* Apply what you read
A - In the passage about the going-away party, swap "freelance" for "contract" and reproduce the part starting with "The last time I" and going on through "the way there.".
B - According to the passage about the going-away party, where was the party held?
C - Go on with the passage about the going-away party from its final sentence.

* Provided text
####################

The last time I got so drunk I threw up was Monday, August 31, 2015. People just kept buying me drinks, and I didn’t think to ask any of them to buy me food, or to buy it myself. My office had already been completely cleaned out the previous week, and I had spent the day handing off the last of my projects and negotiating the terms of the freelance arrangement by which I would finish a handful of them. The only thing I was responsible for getting home that night was myself, and the 33 bus line, not yet replaced by the MAX Orange Line, went almost all the way there.
My going-away party took place at Duffy’s, an Irish pub a few blocks from Dark Horse, chosen because in seven years of working in Milwaukie, I’d somehow never set foot inside. I headed over after shutting down my company computer for the last time and was soon joined by a steady stream of people from different departments coming in and out for the next several hours, one of the pre-press team dealing blackjack on the other side of the bar. We reminisced, gossiped, talked about my future plans, and drank the whiskeys that didn’t stop coming. Eventually a few of us found our way back to Portland and stopped at my local bar for sandwiches, the first and only time I’ve ever been there and not gotten a drink, and also the first and only time I’ve urgently excused myself to its bathroom to kneel in front of a toilet.

####################

Extracted page text data
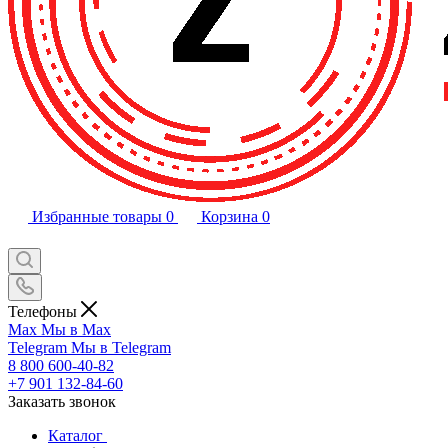
Избранные товары
0
Корзина
0
Телефоны
Max
Мы в Max
Telegram
Мы в Telegram
8 800 600-40-82
+7 901 132-84-60
Заказать звонок
Каталог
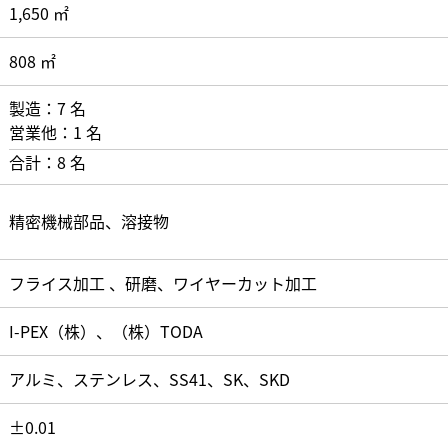
1,650 ㎡
808 ㎡
製造：7 名
営業他：1 名
合計：8 名
精密機械部品、溶接物
フライス加工 、研磨、ワイヤーカット加工
I-PEX（株）、（株）TODA
アルミ、ステンレス、SS41、SK、SKD
±0.01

####################

* Results for the exercise
A -
The last time I got so drunk I threw up was Monday, August 31, 2015. People just kept buying me drinks, and I didn’t think to ask any of them to buy me food, or to buy it myself. My office had already been completely cleaned out the previous week, and I had spent the day handing off the last of my projects and negotiating the terms of the contract arrangement by which I would finish a handful of them. The only thing I was responsible for getting home that night was myself, and the 33 bus line, not yet replaced by the MAX Orange Line, went almost all the way there.

B - At Duffy's, an Irish pub a few blocks from Dark Horse.

C -
On September 1, I woke up badly hungover on my couch, having surrendered the bed to a friend who ended the night as blind drunk as I did, the fact that it was her first day on the job somewhere else scoring her as many free drinks as I got. The hangover passed as my blog post about my new freelance career and a few articles about it went up and congratulations began to pour in on Twitter. I had written the post in Los Angeles the week before, while visiting animation studio Starburns Industries, the makers of Rick and Morty and Anomalisa, about developing a freelance relationship with their nascent comics line. The trip was hastily planned after I let them know I had given my two-weeks’ notice at Dark Horse, since I was the connection between the two companies. There I also registered my domain name, applied for a credit card that accrued frequent flyer miles, and generally began to think of myself as a business.
I fielded the Twitter congratulations for an hour or so, then got to work on my very first freelance gig, proofreading an issue of Jeff Lemire and Dustin Nguyen’s Descender, an opportunity that arose when I informed Lemire, whose Black Hammer I had brought to Dark Horse and edited the first batch of issues of, that I was moving on. By the time the proofing was done, my new email@example.com email address had begun to receive inquiries about my rates and services, and I thought, Everything’s going to be fine.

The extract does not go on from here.